## Preprocessing

Source code preprocessing has several features:

1) Each language has its own grammar.
When working with source code, lexemes are usually individual words or code elements, such as variable names, function names, and operator names.
2) Source code preprocessing also requires certain steps that are unique to code, such as removing code comments, handling variable declarations and imports, and dealing with the peculiarities of coding languages.

For now we will choose `TweetTokenizer`, in the future we will describe the preprocessing with `code_tokenize` (tree-sitter) packets.

In [2]:
from nltk import NLTKWordTokenizer, TweetTokenizer

Removing some tokens (e.g., a string literal or a number) must be done at the tokenization stage, since only at this point do we know the types of tokens.

So in the following example, using `tokenize` removes `'bar'`

In [3]:
text = '''
def foo(bar: int) -> dict:
    return {'bar': bar}
'''

In [4]:
' '.join(NLTKWordTokenizer().tokenize(text))

"def foo ( bar : int ) - > dict : return { 'bar ' : bar }"

In [5]:
' '.join(TweetTokenizer().tokenize(text))

"def foo ( bar : int ) -> dict : return { ' bar ' : bar }"

In [6]:
text = '''
#include <iostream>
using namespace std;

int main() { double n1, n2, n3; cout << "Hello, world!"; }
'''

In [7]:
' '.join(NLTKWordTokenizer().tokenize(text))

"# include < iostream > using namespace std ; int main ( ) { double n1 , n2 , n3 ; cout < < `` Hello , world ! '' ; }"

In [8]:
' '.join(TweetTokenizer().tokenize(text))

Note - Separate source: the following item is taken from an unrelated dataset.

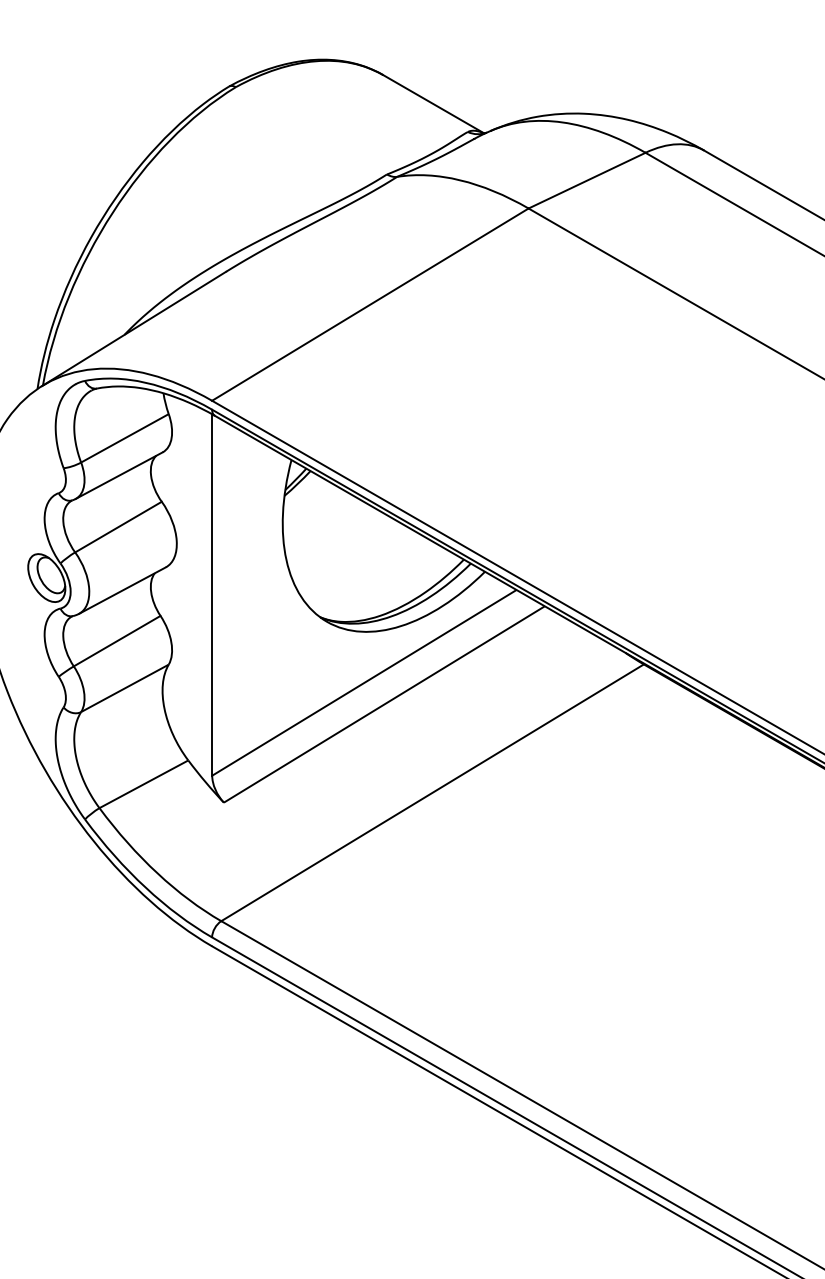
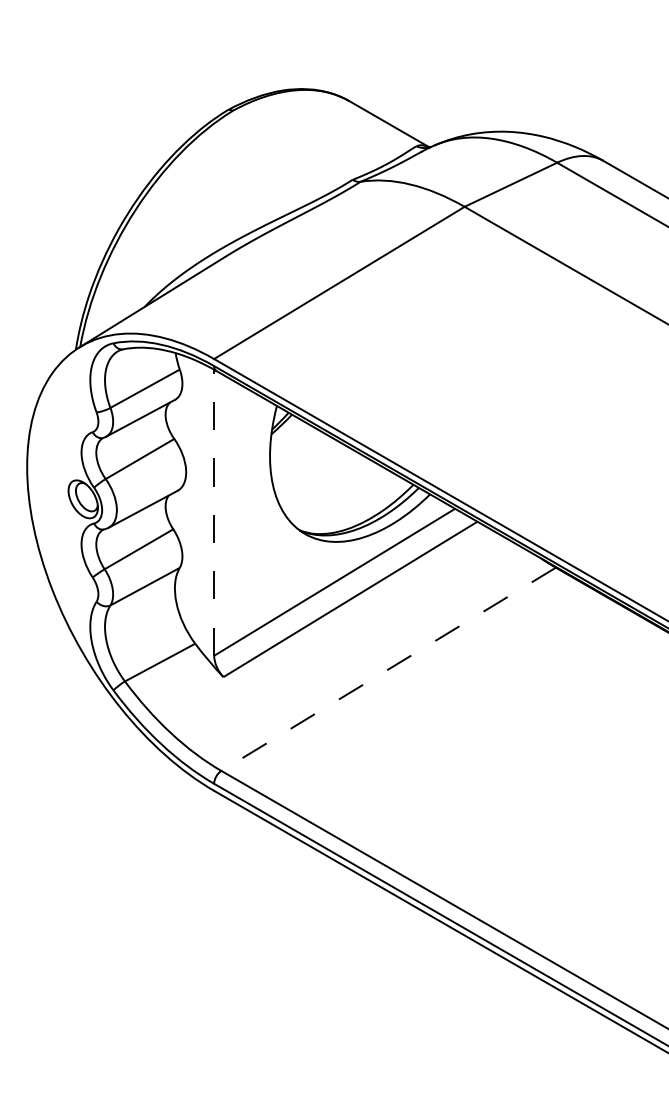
line: (212, 594) -> (214, 512), solid -> dashed
line: (432, 793) -> (388, 669), solid -> dashed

'#include <iostream> using namespace std ; int main ( ) { double n1 , n2 , n3 ; cout < < " Hello , world ! " ; }'

## Save preprocessed data

In [9]:
import pandas as pd

In [10]:
train = pd.read_csv('train.csv')

In [11]:
test = pd.read_csv('test.csv')

In [12]:
tokenizer = TweetTokenizer()

In [13]:
train['code'] = train.apply(lambda x: ' '.join(tokenizer.tokenize(x['code'])), axis=1)

In [14]:
test['code'] = test.apply(lambda x: ' '.join(tokenizer.tokenize(x['code'])), axis=1)

In [15]:
train['code'] = train['code'].apply(lambda x: x.lower().strip())
test['code'] = test['code'].apply(lambda x: x.lower().strip())

In [16]:
train = train[(train['code'].map(len) > 0) & (train['code'] != 'null')]
test = test[(test['code'].map(len) > 0) & (train['code'] != 'null')]

  test = test[(test['code'].map(len) > 0) & (train['code'] != 'null')]


In [17]:
train.to_csv('train-preprocessed.csv', index=None)
test.to_csv('test-preprocessed.csv', index=None)